● To do
1 – Answer these from the screw gauge text:
(a) How many divisions does the thimble have for one rotation?
(b) What two pitch values does the text give for the distance between a screw's threads?
(c) What is the least count of a screw gauge?
2 – Pick up the screw gauge text after its final sentence and continue it.

Screw gauge is an instrument which works based on the principle of micrometer screw. When the width of the material to be measured is close to 0.01mm, screw gauge is used. Screw gauges are typically used to measure diameter of wires/rods, also used to measure thickness of metal sheet and so on. In a standard screw, each thread is separated by a predetermined distance and the thread separation equals the distance traveled by a screw in forward direction in one complete rotation. In other words, when a screw is rotated in a nut, the distance moved by the tip of the screw is directly proportional to the number of rotations.
Parts of screw gauge
The Screw Gauge consists of a ‘U’ shaped metal frame
A hollow cylinder is attached to one end of the frame
Pitch Scale-Sleeve
Thimble -Head/Circular scale
Ratchet
S1-spindle
S2-Anvil
Pitch of the Screw gauge
Pitch refers to the linear distance between a screw's threads (1mm or 0.5mm).
Pitch scale
It is a scale running parallel to the axis of the screw. It is marked in mm. The spindle of the screw passes through the sleeve cylinder
Thimble/Head scale
The screw is connected to a hollow cylinder which rotates along with nut on turning. i.e., thimble. It is a circular scale marked in mm, attached to the screw. The thimble of a screw gauge has 50 divisions for one rotation. The spindle advances 1mm when the screw is turned through two rotations.
Least Count of a Screw Gauge
The least count of screw gauge is 0.01mm which indicates that one can measure the dimension in steps of 0.01mm.

● Entries supplied

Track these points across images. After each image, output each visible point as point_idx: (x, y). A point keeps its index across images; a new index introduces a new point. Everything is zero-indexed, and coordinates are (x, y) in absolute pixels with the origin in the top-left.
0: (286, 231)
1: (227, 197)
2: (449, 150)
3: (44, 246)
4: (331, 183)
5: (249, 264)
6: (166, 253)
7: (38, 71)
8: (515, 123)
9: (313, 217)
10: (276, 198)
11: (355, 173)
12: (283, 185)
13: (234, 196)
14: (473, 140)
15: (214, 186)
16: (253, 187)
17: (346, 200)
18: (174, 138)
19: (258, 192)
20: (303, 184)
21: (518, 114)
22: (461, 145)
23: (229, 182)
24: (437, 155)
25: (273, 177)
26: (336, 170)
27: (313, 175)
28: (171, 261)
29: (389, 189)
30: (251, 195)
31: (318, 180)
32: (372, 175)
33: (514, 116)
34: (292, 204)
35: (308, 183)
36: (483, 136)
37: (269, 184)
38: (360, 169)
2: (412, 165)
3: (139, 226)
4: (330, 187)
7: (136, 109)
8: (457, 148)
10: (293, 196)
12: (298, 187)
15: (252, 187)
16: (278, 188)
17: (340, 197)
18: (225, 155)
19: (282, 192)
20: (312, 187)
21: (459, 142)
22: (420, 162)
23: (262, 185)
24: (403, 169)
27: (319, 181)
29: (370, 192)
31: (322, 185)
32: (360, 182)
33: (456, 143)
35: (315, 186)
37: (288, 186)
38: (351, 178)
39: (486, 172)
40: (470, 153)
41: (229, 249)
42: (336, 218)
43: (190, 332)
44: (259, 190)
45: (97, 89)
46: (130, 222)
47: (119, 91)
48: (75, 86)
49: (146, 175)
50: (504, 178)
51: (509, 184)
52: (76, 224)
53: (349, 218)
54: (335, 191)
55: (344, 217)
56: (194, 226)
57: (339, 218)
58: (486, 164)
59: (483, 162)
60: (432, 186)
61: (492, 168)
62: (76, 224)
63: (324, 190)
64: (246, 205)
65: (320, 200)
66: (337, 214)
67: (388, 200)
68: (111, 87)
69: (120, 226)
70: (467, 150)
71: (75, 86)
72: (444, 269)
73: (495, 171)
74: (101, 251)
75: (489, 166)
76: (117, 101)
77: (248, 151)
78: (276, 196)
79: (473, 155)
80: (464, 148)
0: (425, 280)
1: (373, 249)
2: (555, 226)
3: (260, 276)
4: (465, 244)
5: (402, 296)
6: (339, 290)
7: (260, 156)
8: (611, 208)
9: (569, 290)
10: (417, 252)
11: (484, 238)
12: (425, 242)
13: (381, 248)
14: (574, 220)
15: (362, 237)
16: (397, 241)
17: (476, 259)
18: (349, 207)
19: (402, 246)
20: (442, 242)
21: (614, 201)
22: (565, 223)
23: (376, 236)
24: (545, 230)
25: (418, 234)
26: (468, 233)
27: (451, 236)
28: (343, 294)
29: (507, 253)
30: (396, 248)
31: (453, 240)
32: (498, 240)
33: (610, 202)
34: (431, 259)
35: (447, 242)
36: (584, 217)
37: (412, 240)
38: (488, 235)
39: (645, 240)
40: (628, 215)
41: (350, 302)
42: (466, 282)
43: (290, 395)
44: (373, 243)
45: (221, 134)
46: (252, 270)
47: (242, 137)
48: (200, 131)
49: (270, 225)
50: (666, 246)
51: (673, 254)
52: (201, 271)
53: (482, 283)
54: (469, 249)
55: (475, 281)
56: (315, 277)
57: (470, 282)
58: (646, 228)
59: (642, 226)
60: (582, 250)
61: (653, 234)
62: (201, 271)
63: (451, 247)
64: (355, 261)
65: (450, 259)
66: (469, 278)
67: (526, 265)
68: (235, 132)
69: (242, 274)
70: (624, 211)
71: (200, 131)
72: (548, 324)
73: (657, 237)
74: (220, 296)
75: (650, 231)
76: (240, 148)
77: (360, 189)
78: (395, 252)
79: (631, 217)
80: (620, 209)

● Per-task answers
1 –
(a) 50 divisions
(b) 1mm or 0.5mm
(c) 0.01mm

2 –
Least Count can be defined as the minimum value measured by a screw gauge.
In screw gauge with 0-50 division on head scale
Least count =0.5/50=0.01mm
Errors in a screw gauge
To get accurate readings, these unmercenary errors should be avoided.
Zero Error of a Screw Gauge
If the zero of the head scale coincides with the pitch scale axis, there is no zero error.
n-number of divisions
Zero Error Z.E = (n x L.C) = (0 x 0.01)
Zero Correction, Z.C = 0 mm
Positive Zero Error
If the zero of the head scale lies below the pitch scale axis, the zero error is positive.
Eg., 7 th division of the head scale coincides with the pitch scale axis. then the zero error is positive) and is given by,
Z.E = + (n x L.C)= + (7 x 0.01)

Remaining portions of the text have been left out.